The Leiden-born baroque artist, painter, etcher and teacher who stood out amongst the painters of the Golden age was renowned for his colour contrasts and spotlight effects that reflected in his work. Having never travelled abroad to learn painting, his life was marked with fat and lean years.
His oeuvre majorly consists of self-portraits, historical and mythological work and scenes from the Bible. The Rijksmuseum is home to one such esteemed painting, The Night Watch, which is now undergoing live and online restoration and will be open to the globe.
His work is not only to be seen in The Rijksmuseum in Amsterdam and the Museum het Rembrandthuis, but is also spread across the globe. The Louvre in Paris, the Gemäldegalerie in Berlin and the Metropolitan Museum of Art in New York are a few to name.
After moving to Amsterdam from Leiden, Rembrandt worked with Hendrick Uylenburgh for a while next to the current Museum Het Rembrandthuis. The Rembrandt House is the house wherein the famous painter lived and worked from 1639 to 1658, which indebted him later and added to the misery. This was later auctioned to pay off his debts. Though the house served as a place of residence to several families, it was then purchased by the Amsterdam city and later restored.
During his period of work with Hendrick, Rembrandt met his cousin Saskia—his future wife. As rosy as this sounds, alas, it was not entirely. It was tough to imagine that such a famous painter had actually faced emotional turmoil that included bankruptcy, death of three children and his wife Saskia Uylenburgh. Out of the four children Saskia gave birth to, only Titus survived. It was tragic enough that this happiness was also short-lived. Saskia died soon after Titus’s birth.
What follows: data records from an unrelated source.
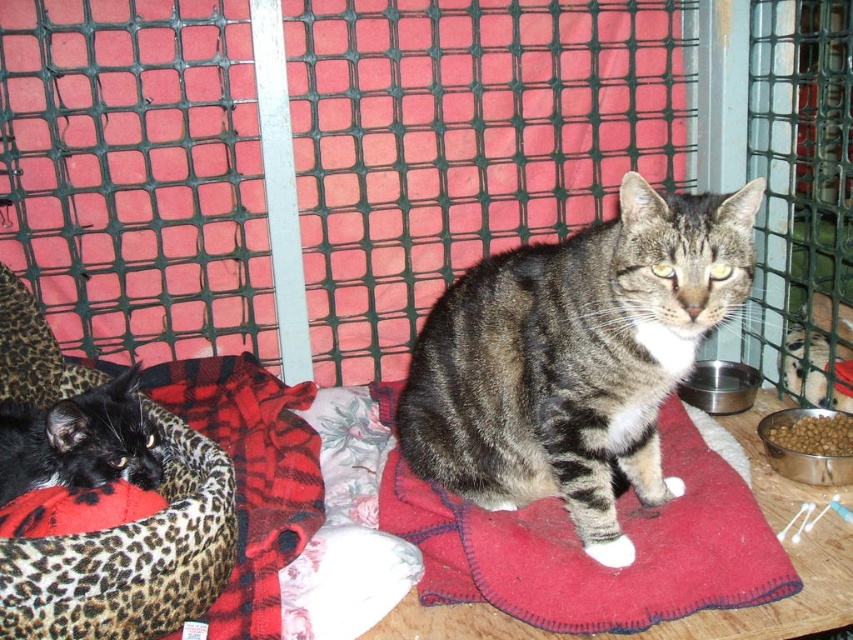
Is black fur cat at left shorter than brown matte food at lower right?

No, black fur cat at left is not shorter than brown matte food at lower right.

Between point (152, 483) and point (849, 449), which one is positioned in front?

Point (152, 483) is more forward.

Find the location of a particular element. The width and height of the screenshot is (853, 640). black fur cat at left is located at coordinates (79, 440).

Between point (521, 538) and point (817, 426), which one is positioned in front?

Point (521, 538)

Which is behind, point (573, 612) or point (791, 436)?

The point (791, 436) is more distant.

Where is `soft woolen mat at center`? soft woolen mat at center is located at coordinates [x=590, y=560].

Can you confirm if tabby fur cat at center is positioned to the left of black fur cat at left?

In fact, tabby fur cat at center is to the right of black fur cat at left.

Who is more distant from viewer, (x=601, y=234) or (x=48, y=440)?

The point (x=601, y=234) is behind.

Where is `tabby fur cat at center`? tabby fur cat at center is located at coordinates (575, 356).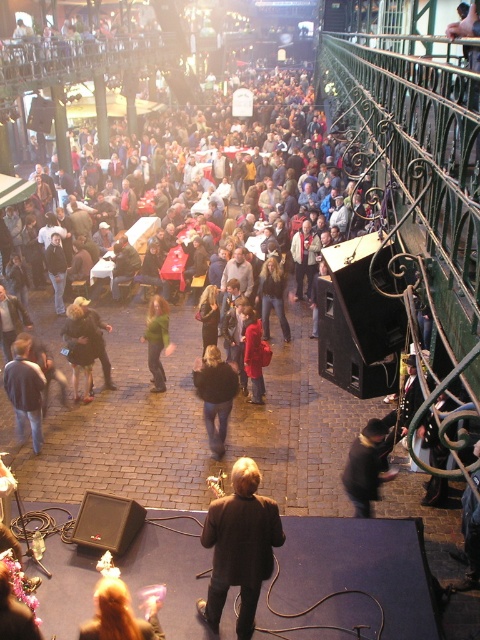
Question: Which of the following is the farthest from the observer?

Choices:
 (A) dark brown leather jacket at center
 (B) black fuzzy coat at center
 (C) black matte coat at center
 (D) blonde hair at lower left

Answer: (A)

Question: Among these points, which one is farthest from the camera?

Choices:
 (A) (73, 320)
 (B) (149, 618)

Answer: (A)

Question: Does black leather jacket at center have a smaller size compared to dark brown leather jacket at center?

Choices:
 (A) yes
 (B) no

Answer: (A)

Question: Does black matte coat at center appear over red fabric coat at center?

Choices:
 (A) no
 (B) yes

Answer: (A)

Question: Is black matte coat at center thinner than dark brown leather jacket at center?

Choices:
 (A) yes
 (B) no

Answer: (B)

Question: Among these objects, which one is nearest to the camera?

Choices:
 (A) black fuzzy coat at center
 (B) denim jacket at lower left

Answer: (A)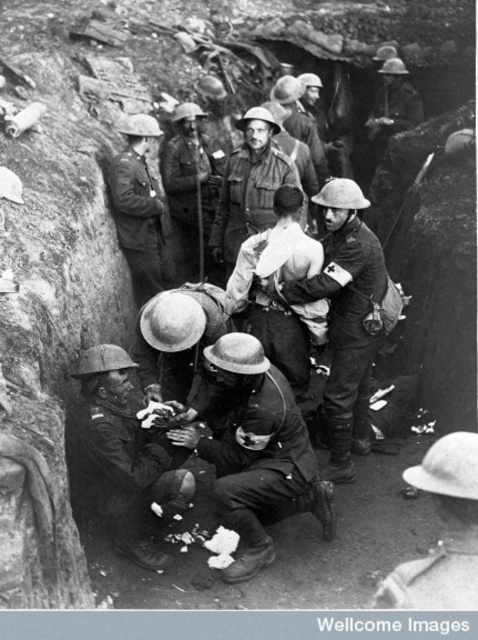
Question: Where is white matte helmet at lower right located in relation to matte khaki uniform at center in the image?

Choices:
 (A) right
 (B) left

Answer: (A)

Question: Which point is farther from the camera taking this photo?

Choices:
 (A) (119, 358)
 (B) (259, 134)

Answer: (B)

Question: Which object is positioned farthest from the smooth leather helmet at center?

Choices:
 (A) matte black helmet at lower left
 (B) matte uniform at center

Answer: (A)

Question: From the image, what is the correct spatial relationship of white matte helmet at lower right in relation to matte uniform at center?

Choices:
 (A) right
 (B) left

Answer: (A)

Question: Is matte black helmet at lower left wider than matte khaki helmet at upper right?

Choices:
 (A) yes
 (B) no

Answer: (B)

Question: Which object is closer to the camera taking this photo?

Choices:
 (A) light brown leather jacket at center
 (B) matte khaki helmet at upper right

Answer: (A)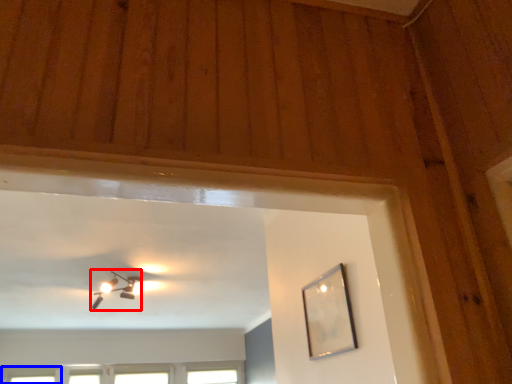
Question: Among these objects, which one is farthest to the camera, lamp (highlighted by a red box) or window (highlighted by a blue box)?

Choices:
 (A) lamp
 (B) window

Answer: (B)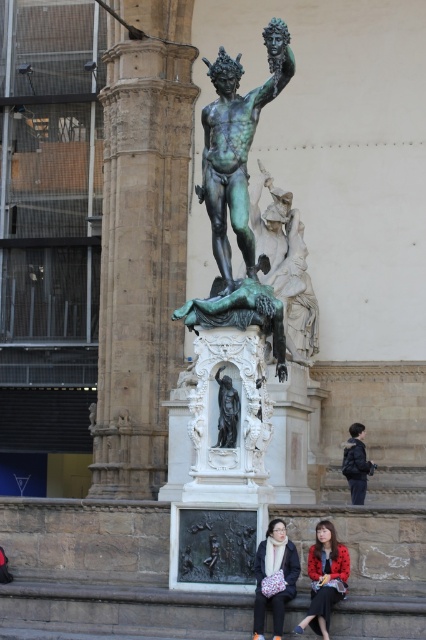
Question: Can you confirm if red textured coat at lower center is smaller than black polished statue at center?

Choices:
 (A) yes
 (B) no

Answer: (B)

Question: Estimate the real-world distances between objects in this image. Which object is farther from the bronze statue at center?

Choices:
 (A) dark blue jacket at lower right
 (B) matte black coat at lower center

Answer: (A)

Question: Which object is the closest to the black polished statue at center?

Choices:
 (A) matte black coat at lower center
 (B) dark blue jacket at lower right
 (C) red textured coat at lower center
 (D) bronze statue at center

Answer: (A)

Question: Where is bronze statue at center located in relation to matte black coat at lower center in the image?

Choices:
 (A) left
 (B) right

Answer: (A)

Question: Considering the real-world distances, which object is farthest from the bronze statue at center?

Choices:
 (A) matte black coat at lower center
 (B) black polished statue at center

Answer: (A)

Question: Does bronze statue at center have a larger size compared to matte black coat at lower center?

Choices:
 (A) yes
 (B) no

Answer: (A)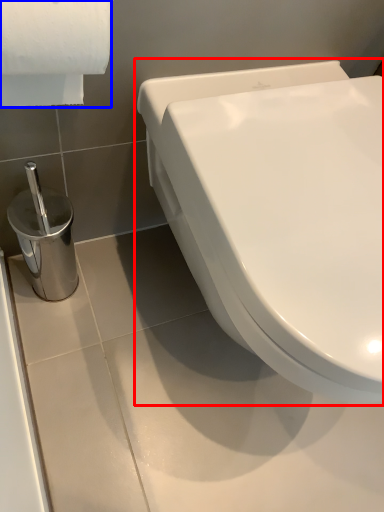
Question: Which of the following is the closest to the observer, toilet (highlighted by a red box) or toilet paper (highlighted by a blue box)?

Choices:
 (A) toilet
 (B) toilet paper

Answer: (B)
Though Saskia was not the only person in Rembrandt’s life, his financial disasters are said to have arisen due to his financial mismanagement and, possibly, also because of the effect of the subsequent Anglo-Dutch War. It is speculated that Rembrandt had to even sell off Saskia’s grave to meet the financial debts. Even with these peaks and valleys, Rembrandt is still considered as one of the famed artists of the world. There have been a number of disputes and controversies to date regarding the authenticity of his work and attributions, as a result of which the Rembrandt Research Project came into being. Many pieces of art are said to have been signed by his students too. Nevertheless, approximately 300 paintings, 300 etchings and 2000 drawings have been attributed to him. He died at the age of 63 in the year 1669.